== MATERIAL SUPPLIED
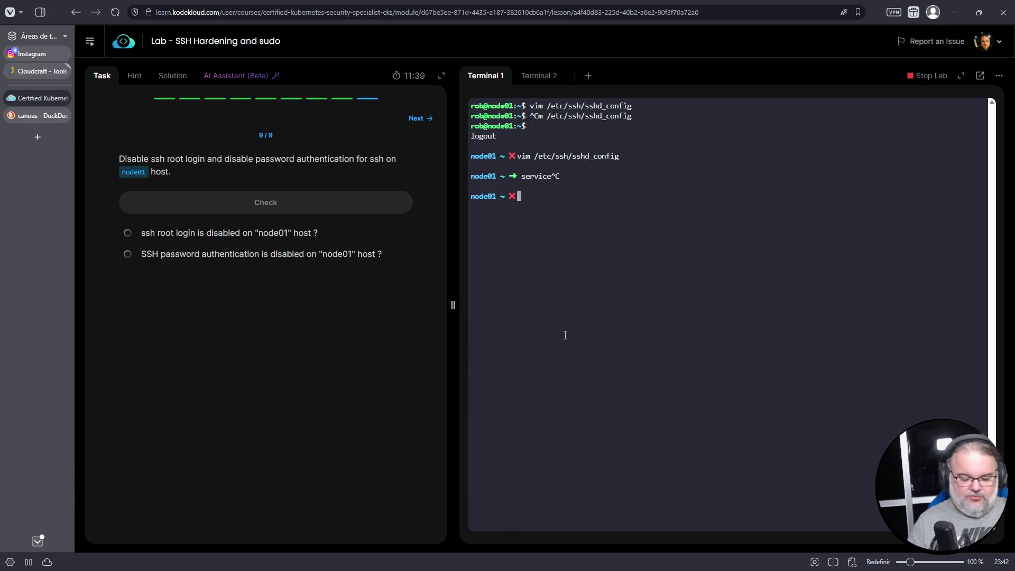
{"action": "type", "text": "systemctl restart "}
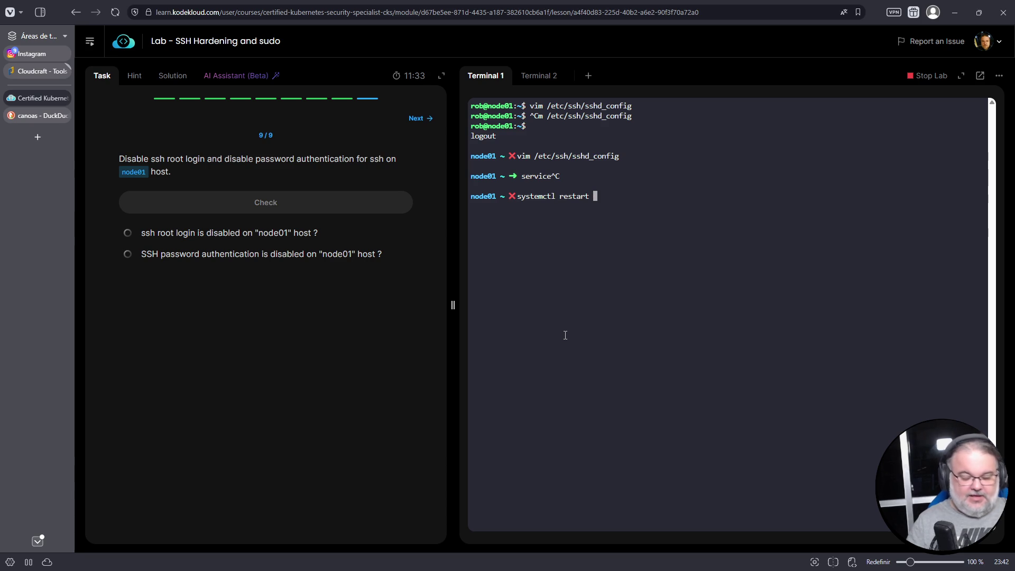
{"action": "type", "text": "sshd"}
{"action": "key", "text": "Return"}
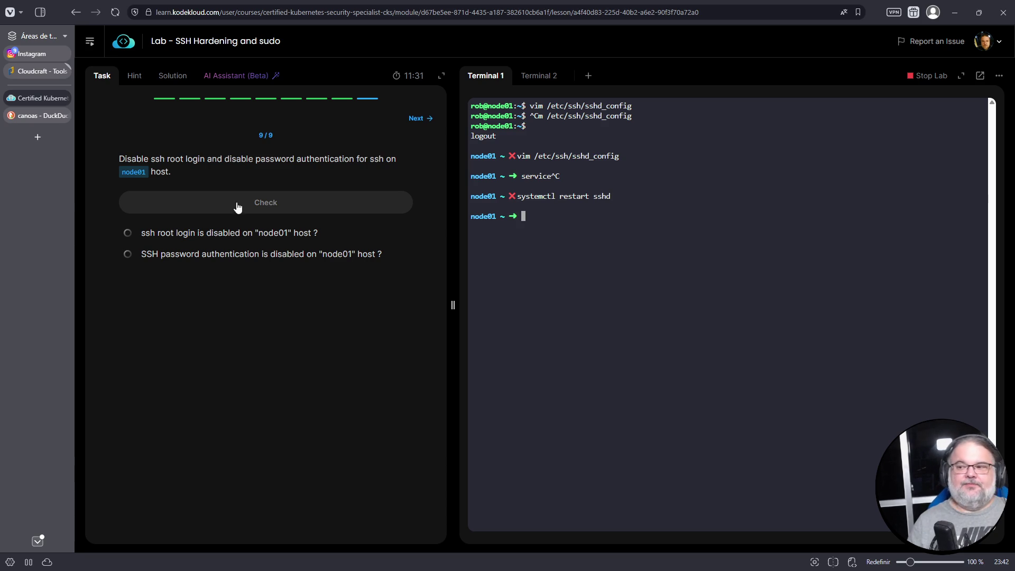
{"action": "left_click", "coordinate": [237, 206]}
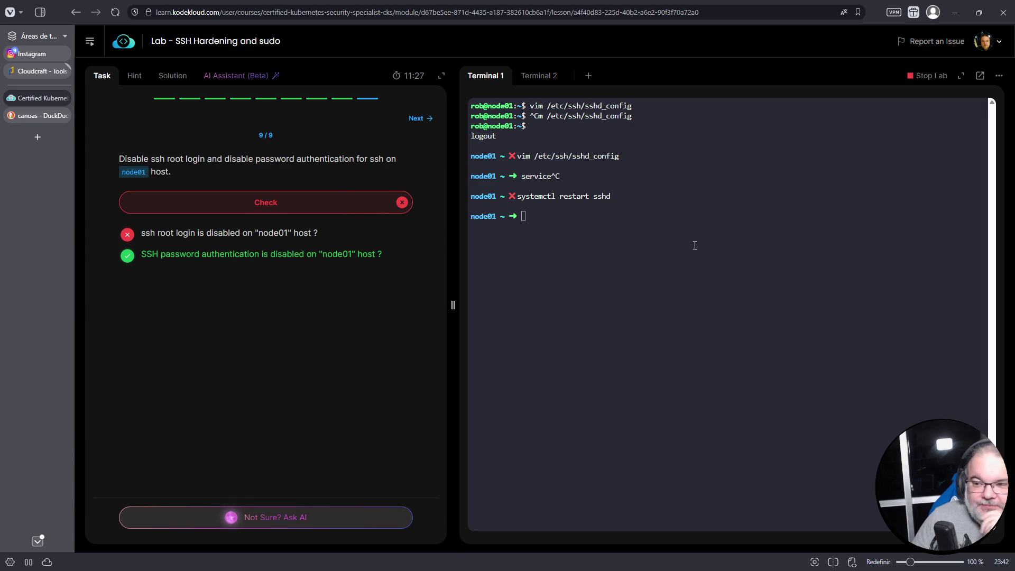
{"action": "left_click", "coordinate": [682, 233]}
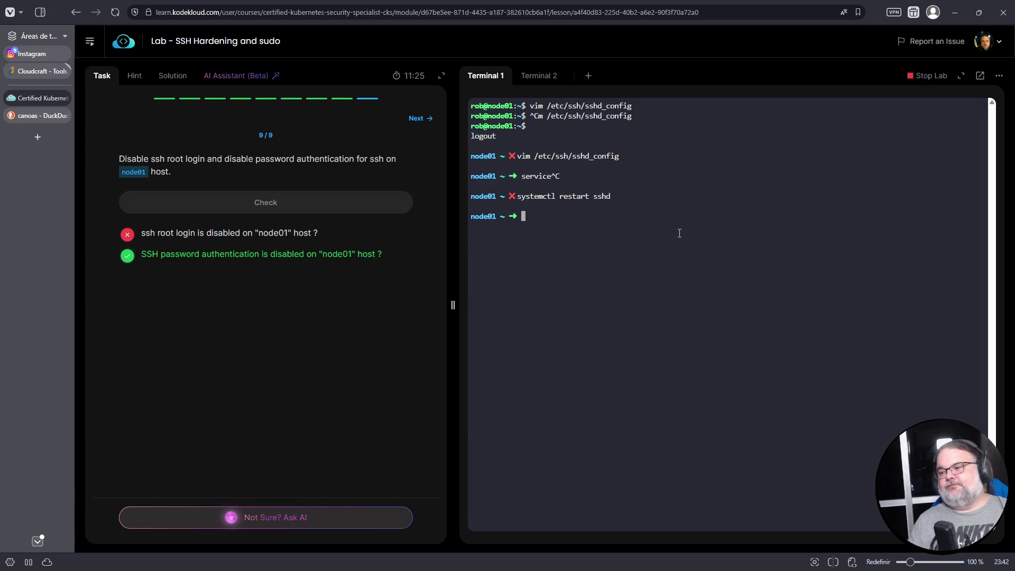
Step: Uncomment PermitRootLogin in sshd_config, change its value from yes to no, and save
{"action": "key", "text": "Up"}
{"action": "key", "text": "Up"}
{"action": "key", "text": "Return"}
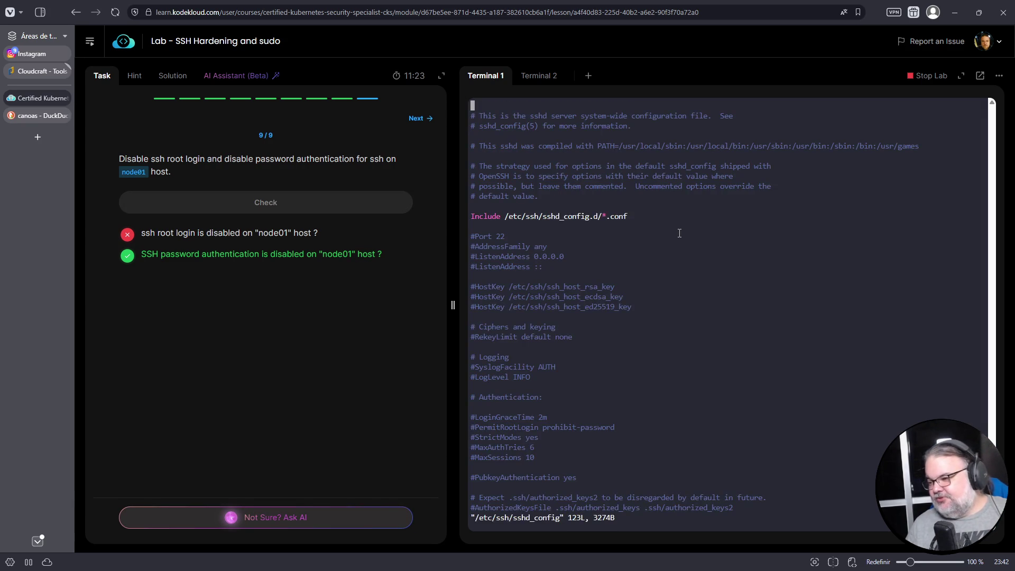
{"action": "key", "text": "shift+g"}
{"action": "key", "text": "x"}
====
** WHAT TO PRODUCE **
The answer must be every line from the entries above that holds the string "coordinate".

** RESPONSE AREA **
{"action": "left_click", "coordinate": [237, 206]}
{"action": "left_click", "coordinate": [682, 233]}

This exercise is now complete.